Last week, France’s court of appeals ruled, unbelievably, that the brutal murderer of Sarah Halimi, a 65-year-old retired Jewish schoolteacher and doctor in Paris, cannot be held criminally responsible, because he, Kobili Traoré, was high on marijuana and could not be held criminally responsible.
On April 4, 2017, Halimi was murdered in her apartment by Traoré, an immigrant from Mali, who brutally assaulted her and threw her out the window in an unprovoked attack. Halimi was the only Jewish resident in her apartment building, and when her assailant murdered her, he allegedly shouted “Allahu Akbar” and “I killed the Satan,” leading to the widespread conclusion that Halimi’s murder was driven by antisemitic motivations.
In the wake of this ruling, solidarity rallies were held worldwide, including in Canada. Tens of thousands of people turned out at a rally in Paris calling for Justice For Sarah.
Despite this context which was widely known, CBC’s Radio’s initial reporting on April 25 of these rallies omitted mentioning the antisemitic nature and motivations of this attack in its report.
At about 7:00pm ET, CBC Radio aired the following report, listen by clicking here or on the media player immediately below:
Here’s a transcript of the report:
Several thousand people gathered outside the Eiffel Tower today denouncing a controversial ruling upheld by France’s highest court.
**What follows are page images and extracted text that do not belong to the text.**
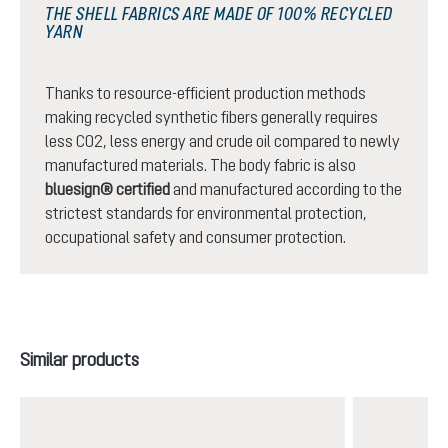
THE SHELL FABRICS ARE MADE OF 100% RECYCLED
YARN
Thanks to resource-efficient production methods
making recycled synthetic fibers generally requires
less CO2, less energy and crude oil compared to newly
manufactured materials. The body fabric is also
bluesign® certified
and manufactured according to the
strictest standards for environmental protection,
occupational safety and consumer protection.
Skip product gallery
Similar products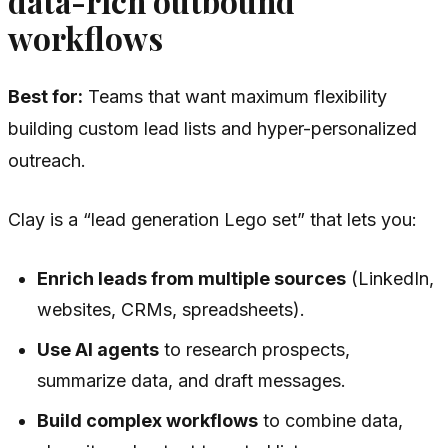
data-rich outbound
workflows
Best for:
Teams that want maximum flexibility
building custom lead lists and hyper-personalized
outreach.
Clay is a “lead generation Lego set” that lets you:
Enrich leads from multiple sources
(LinkedIn,
websites, CRMs, spreadsheets).
Use AI agents
to research prospects,
summarize data, and draft messages.
Build complex workflows
to combine data,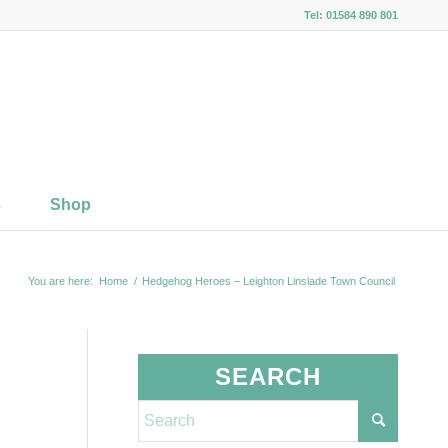
Tel: 01584 890 801
s
Shop
You are here:
Home
/
Hedgehog Heroes – Leighton Linslade Town Council
SEARCH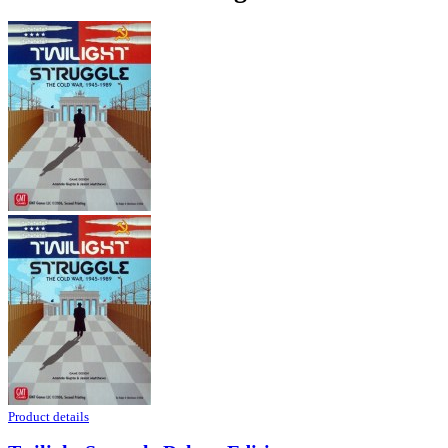
Product details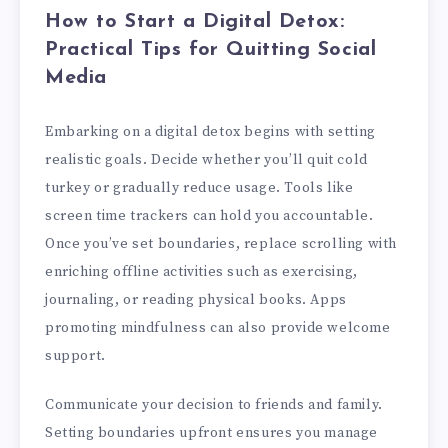
How to Start a Digital Detox:
Practical Tips for Quitting Social
Media
Embarking on a digital detox begins with setting
realistic goals. Decide whether you’ll quit cold
turkey or gradually reduce usage. Tools like
screen time trackers can hold you accountable.
Once you’ve set boundaries, replace scrolling with
enriching offline activities such as exercising,
journaling, or reading physical books. Apps
promoting mindfulness can also provide welcome
support.
Communicate your decision to friends and family.
Setting boundaries upfront ensures you manage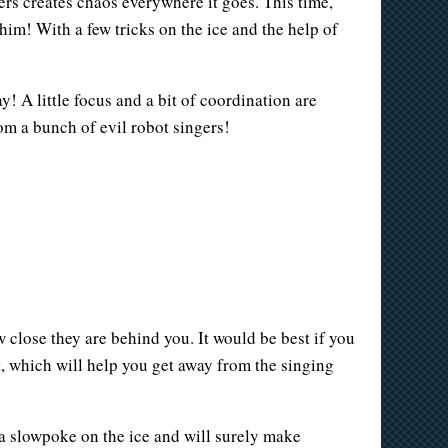
rs creates chaos everywhere it goes. This time,
him! With a few tricks on the ice and the help of
! A little focus and a bit of coordination are
rom a bunch of evil robot singers!
w close they are behind you. It would be best if you
, which will help you get away from the singing
 a slowpoke on the ice and will surely make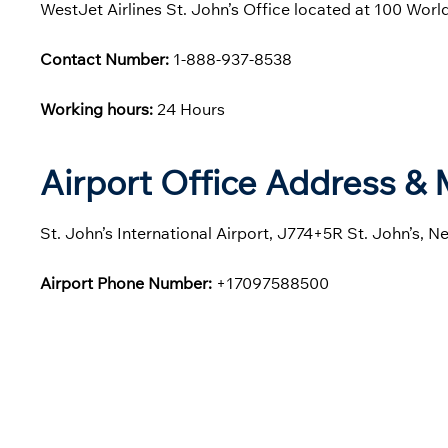
WestJet Airlines St. John’s Office located at 100 Wor
Contact Number:
1-888-937-8538
Working hours:
24 Hours
Airport Office Address &
St. John’s International Airport, J774+5R St. John’s,
Airport Phone Number:
+17097588500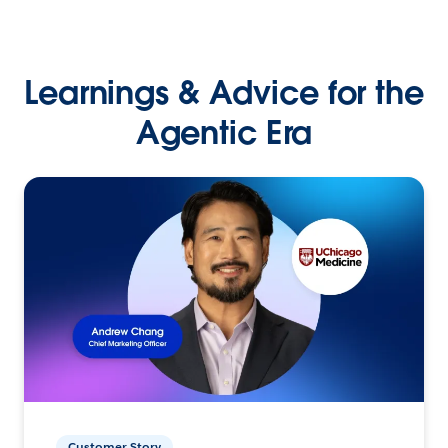
Learnings & Advice for the
Agentic Era
Customer Story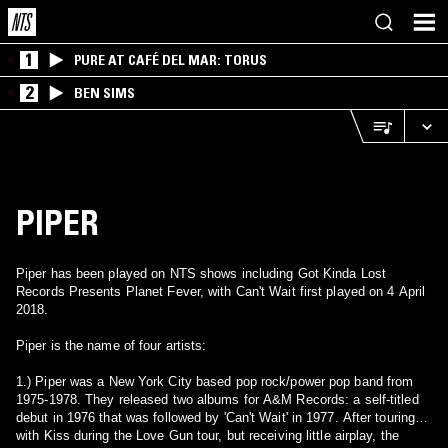
1
PURE AT CAFÉ DEL MAR: TORUS
2
BEN SIMS
PIPER
Piper has been played on NTS shows including Got Kinda Lost
Records Presents Planet Fever, with Can't Wait first played on 4 April
2018.
Piper is the name of four artists:
1.) Piper was a New York City based pop rock/power pop band from
1975-1978. They released two albums for A&M Records: a self-titled
debut in 1976 that was followed by 'Can't Wait' in 1977. After touring
with Kiss during the Love Gun tour, but receiving little airplay, the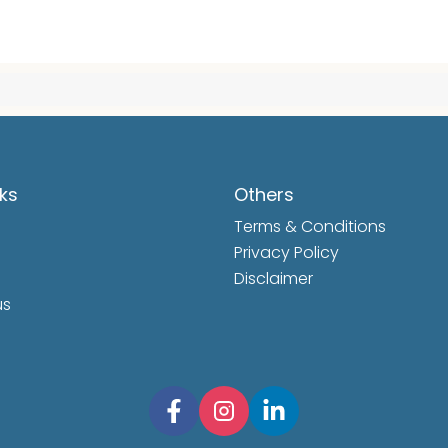
nks
Others
Terms & Conditions
Privacy Policy
Disclaimer
us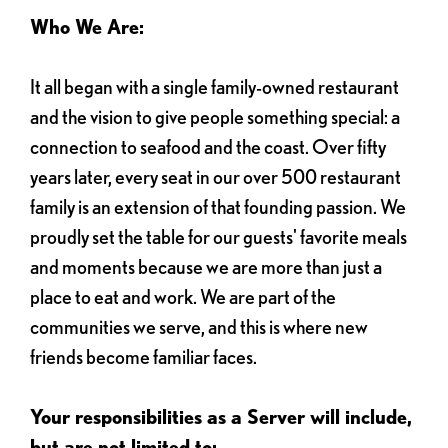
Who We Are:
It all began with a single family-owned restaurant
and the vision to give people something special: a
connection to seafood and the coast. Over fifty
years later, every seat in our over 500 restaurant
family is an extension of that founding passion. We
proudly set the table for our guests' favorite meals
and moments because we are more than just a
place to eat and work. We are part of the
communities we serve, and this is where new
friends become familiar faces.
Your responsibilities as a Server will include,
but are not limited to: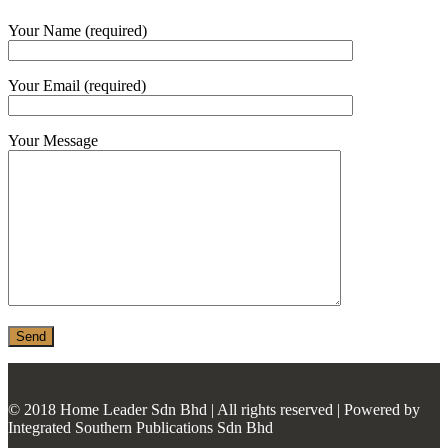
MONIER
Your Name (required)
TERREAL
Your Email (required)
Your Message
© 2018 Home Leader Sdn Bhd | All rights reserved | Powered by
Integrated Southern Publications Sdn Bhd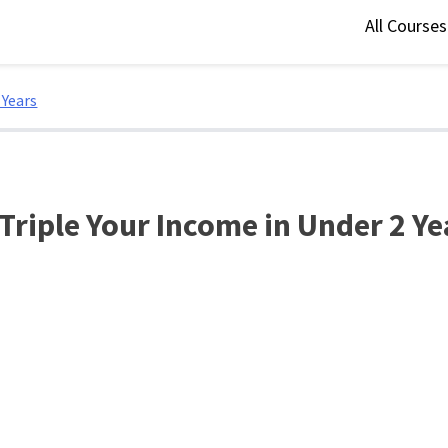
All Course
 Years
 Triple Your Income in Under 2 Ye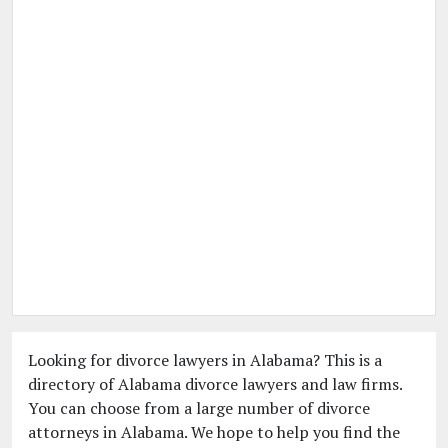
Looking for divorce lawyers in Alabama? This is a
directory of Alabama divorce lawyers and law firms.
You can choose from a large number of divorce
attorneys in Alabama. We hope to help you find the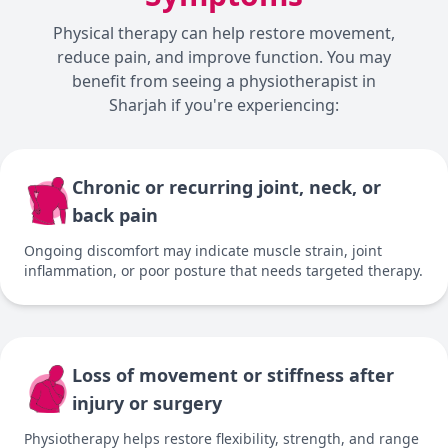
Physical therapy can help restore movement,
reduce pain, and improve function. You may
benefit from seeing a physiotherapist in
Sharjah if you're experiencing:
Chronic or recurring joint, neck, or
back pain
Ongoing discomfort may indicate muscle strain, joint
inflammation, or poor posture that needs targeted therapy.
Loss of movement or stiffness after
injury or surgery
Physiotherapy helps restore flexibility, strength, and range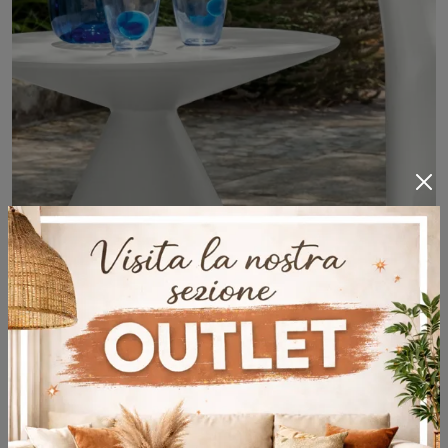
Reef Tavolino
Plastic garden furniture: enhance your outdoor space with a variety of garden tables solutions from the Talenti brand.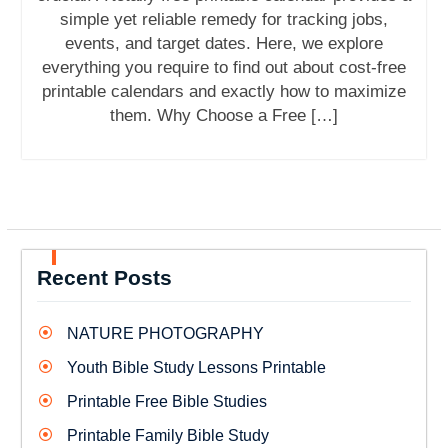
simple yet reliable remedy for tracking jobs,
events, and target dates. Here, we explore
everything you require to find out about cost-free
printable calendars and exactly how to maximize
them. Why Choose a Free […]
Recent Posts
NATURE PHOTOGRAPHY
Youth Bible Study Lessons Printable
Printable Free Bible Studies
Printable Family Bible Study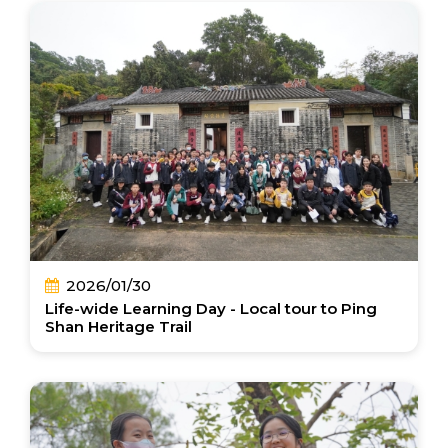
2026/01/30
Life-wide Learning Day - Local tour to Ping
Shan Heritage Trail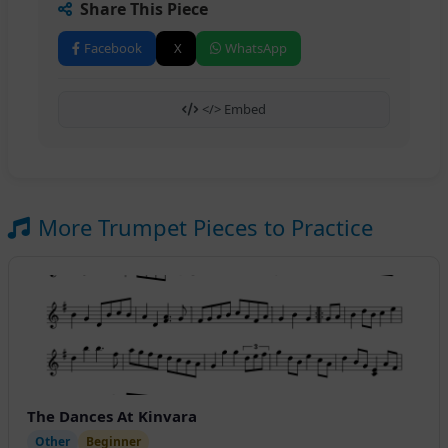
Share This Piece
Facebook
X
WhatsApp
</> Embed
More Trumpet Pieces to Practice
The Dances At Kinvara
Other
Beginner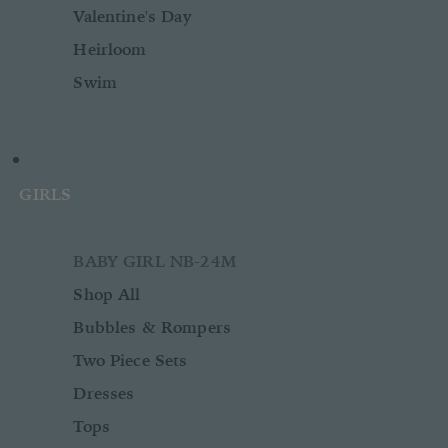
Valentine's Day
Heirloom
Swim
GIRLS
BABY GIRL NB-24M
Shop All
Bubbles & Rompers
Two Piece Sets
Dresses
Tops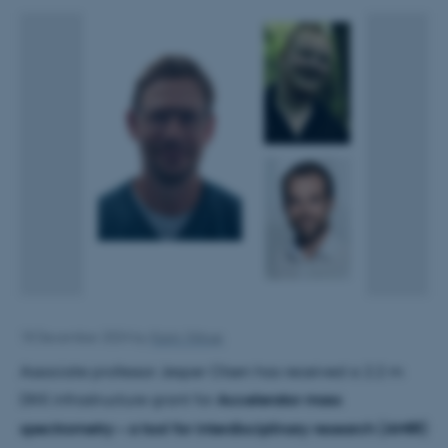
18 December 2024
by
Karin Vittrup
Associate professor Jesper Olsen has received a 2.2 m
DKK infrastructure grant for
Accelerator mass
spectrometry – a tool for interdisciplinary research (AMIR)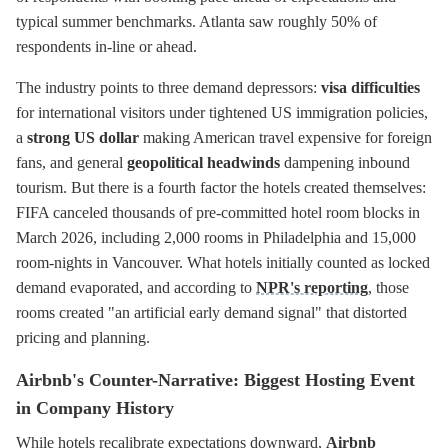
typical summer benchmarks. Atlanta saw roughly 50% of
respondents in-line or ahead.
The industry points to three demand depressors:
visa difficulties
for international visitors under tightened US immigration policies,
a
strong US dollar
making American travel expensive for foreign
fans, and general
geopolitical headwinds
dampening inbound
tourism. But there is a fourth factor the hotels created themselves:
FIFA canceled thousands of pre-committed hotel room blocks in
March 2026, including 2,000 rooms in Philadelphia and 15,000
room-nights in Vancouver. What hotels initially counted as locked
demand evaporated, and according to
NPR's reporting
, those
rooms created "an artificial early demand signal" that distorted
pricing and planning.
Airbnb's Counter-Narrative: Biggest Hosting Event
in Company History
While hotels recalibrate expectations downward,
Airbnb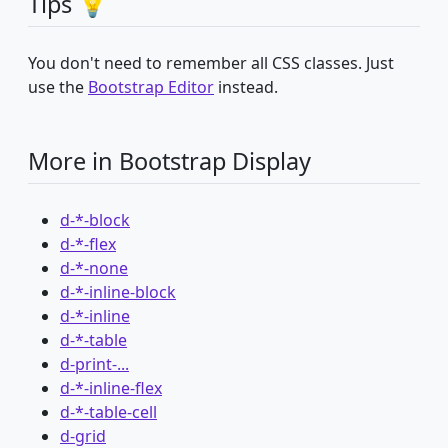
Tips 💡
You don't need to remember all CSS classes. Just
use the
Bootstrap Editor
instead.
More in Bootstrap Display
d-*-block
d-*-flex
d-*-none
d-*-inline-block
d-*-inline
d-*-table
d-print-...
d-*-inline-flex
d-*-table-cell
d-grid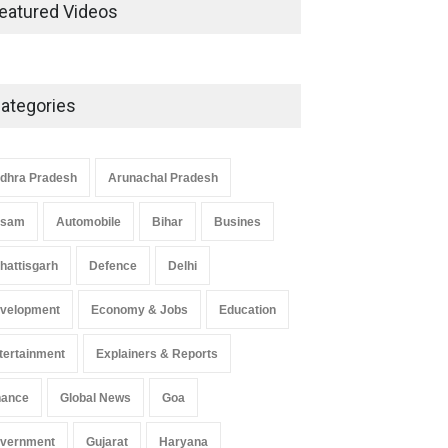
Development in UP’s
eatured Videos
Economic Strategy
Explainers & Reports
,
Society &
Culture
May 7, 2025
ategories
Telemedicine Services Reach
Rural Arunachal Pradesh: A
Leap in Healthcare
dhra Pradesh
Arunachal Pradesh
Accessibility
ssam
Automobile
Bihar
Busines
Arunachal Pradesh
,
India
May 25, 2025
hattisgarh
Defence
Delhi
velopment
Economy & Jobs
Education
tertainment
Explainers & Reports
nance
Global News
Goa
vernment
Gujarat
Haryana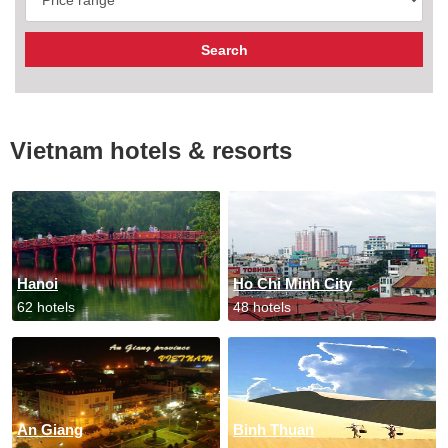
Vietnam hotels & resorts
Hanoi
Ho Chi Minh City
62 hotels
48 hotels
An Giang
Binh Thuan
The ruling involved the murder case from 2017. 65-year-old Sarah Halimi was severely beaten and thrown from her third floor balcony by her neighbour. The court ruled that the man, a heavy cannabis user, was under a delirious state and so he was not fit for trial. Instead, he was sent to a psychiatric hospital. Under French law, people cannot be held criminally responsible for actions committed while suffering from psychiatric disorder. Protestors and elected officials are calling for the law to be changed and for Halimi’s murderer to appear before court. France’s Ministry of Justice has since announced a bill that would fill a legal vacuum regarding the consequences of the voluntary use of drugs.”
Many of our subscribers reached out to HonestReporting Canada expressing their concern that this report failed to mention that Halimi was targeted solely because she was Jewish and that this was an antisemitic attack.
CBC, to its credit, broadcast an improved version of this report a couple hours later which acknowledged the antisemitic nature of the attack. Listen by clicking here or on the media player immediately below:
Here’s a transcript of that report:
Finally, thousands gathered at the Eiffel Tower in Paris today after France’s highest court ruled that a man who killed a Jewish woman was not criminally responsible for his actions. They are calling the ruling an act of antisemitism, members of the crowd carried signs that read “Jewish lives matter!” The man in question severely beat a 65-year-old woman, Sarah Halimi and threw her from the balcony of her Paris apartment in 2017. The court ruled he was unfit for a trial because he was high on cannabis at the time of the attack. Today, France’s Ministry of Justice announced a bill regarding criminal responsibility in response to the outrage.”
It was highly objectionable that CBC Radio’s initial report failed to acknowledge the antisemitic nature of this attack and therefore sanitized the hate-motivated murder of Sarah Halimi. That said, we appreciate that the CBC’s follow up report did recognize that Halimi was a “Jewish woman” and that protestors regarded the ruling as “an act of antisemitism” and the attack tacitly as a hate crime against Jews. Trouble is, many people who only heard the CBC’s initial report were deprived of knowing that Halimi’s murderer was motivated by Jew hatred. We’ve communicated these concerns to the CBC directly.